Soon thereafter Volney Howard in San Francisco received an unsigned telegram, supposedly from Gwin:
Unexpected gathering anti-slavery forces. Looks bad for Lecompton Resolution. President worried about California.
In the southeastern part of San Francisco a few tea and silk merchants had, years before, established the nucleus of an Oriental quarter. Gradually it had grown until there were provision shops where queer-looking dried vegetables, oysters strung necklace-wise on rings of bamboo, eggs preserved in a kind of brown mold, strange brown nuts and sweetmeats were displayed; there were drugs-shops with wondrous gold and ebony fret work, temples with squat gods above amazing shrines.
There were stark-odored fish-stalls in alleyways so narrow that the sun touched them rarely, barred upper-windows from which the faces of slant-eyed women peeped in eager wistfulness as if upon an unfamiliar world. Cellar doorways from which slipper-shod, pasty-faced Cantonese crept furtively at dawn; sentineled portals, which gave ingress to gambling houses protected by sheet-iron doors.
On a pleasant Sunday, early in February, Benito, Alice, Adrian and Inez walked in Chinatown with David Broderick.
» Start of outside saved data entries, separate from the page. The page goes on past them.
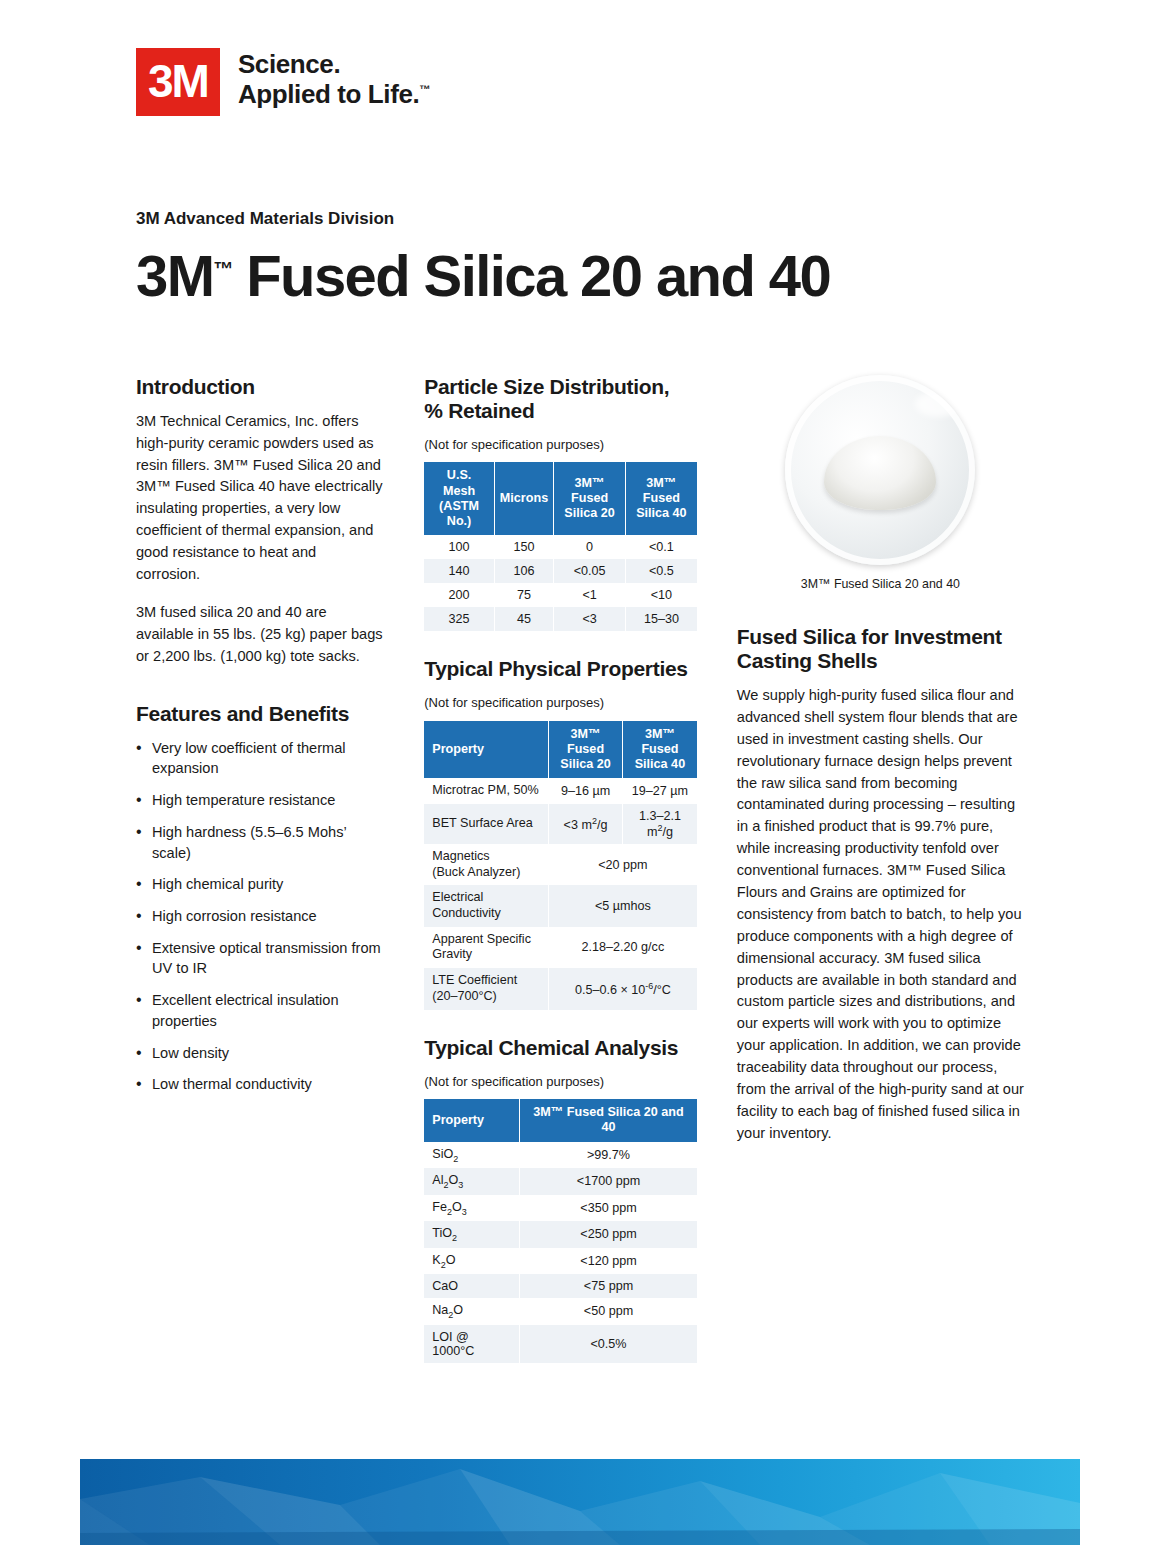3M
Science.
Applied to Life.™
3M Advanced Materials Division
3M™ Fused Silica 20 and 40
Introduction
3M Technical Ceramics, Inc. offers high-purity ceramic powders used as resin fillers. 3M™ Fused Silica 20 and 3M™ Fused Silica 40 have electrically insulating properties, a very low coefficient of thermal expansion, and good resistance to heat and corrosion.
3M fused silica 20 and 40 are available in 55 lbs. (25 kg) paper bags or 2,200 lbs. (1,000 kg) tote sacks.
Features and Benefits
Very low coefficient of thermal expansion
High temperature resistance
High hardness (5.5–6.5 Mohs’ scale)
High chemical purity
High corrosion resistance
Extensive optical transmission from UV to IR
Excellent electrical insulation properties
Low density
Low thermal conductivity
Particle Size Distribution,
% Retained
(Not for specification purposes)
| U.S. Mesh (ASTM No.) | Microns | 3M™ Fused Silica 20 | 3M™ Fused Silica 40 |
| --- | --- | --- | --- |
| 100 | 150 | 0 | <0.1 |
| 140 | 106 | <0.05 | <0.5 |
| 200 | 75 | <1 | <10 |
| 325 | 45 | <3 | 15–30 |
Typical Physical Properties
(Not for specification purposes)
| Property | 3M™ Fused Silica 20 | 3M™ Fused Silica 40 |
| --- | --- | --- |
| Microtrac PM, 50% | 9–16 µm | 19–27 µm |
| BET Surface Area | <3 m 2 /g | 1.3–2.1 m 2 /g |
| Magnetics (Buck Analyzer) | <20 ppm |
| Electrical Conductivity | <5 µmhos |
| Apparent Specific Gravity | 2.18–2.20 g/cc |
| LTE Coefficient (20–700°C) | 0.5–0.6 × 10 -6 /°C |
Typical Chemical Analysis
(Not for specification purposes)
| Property | 3M™ Fused Silica 20 and 40 |
| --- | --- |
| SiO 2 | >99.7% |
| Al 2 O 3 | <1700 ppm |
| Fe 2 O 3 | <350 ppm |
| TiO 2 | <250 ppm |
| K 2 O | <120 ppm |
| CaO | <75 ppm |
| Na 2 O | <50 ppm |
| LOI @ 1000°C | <0.5% |
3M™ Fused Silica 20 and 40
Fused Silica for Investment Casting Shells
We supply high-purity fused silica flour and advanced shell system flour blends that are used in investment casting shells. Our revolutionary furnace design helps prevent the raw silica sand from becoming contaminated during processing – resulting in a finished product that is 99.7% pure, while increasing productivity tenfold over conventional furnaces. 3M™ Fused Silica Flours and Grains are optimized for consistency from batch to batch, to help you produce components with a high degree of dimensional accuracy. 3M fused silica products are available in both standard and custom particle sizes and distributions, and our experts will work with you to optimize your application. In addition, we can provide traceability data throughout our process, from the arrival of the high-purity sand at our facility to each bag of finished fused silica in your inventory.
The latter was about to leave for Washington to attend his second session in Congress. Things had fared ill with him politically there and at home.
Just now David Broderick was trying to forget Congress and those battles which the next few weeks were sure to bring. He wanted to carry with him to Washington the memory of Alice Windham as she walked beside him in the mellow Winter sunshine. An odor of fruit blossoms came to them almost unreally sweet, and farther down the street they saw many little street-stands where flowering branches of prune and almond were displayed.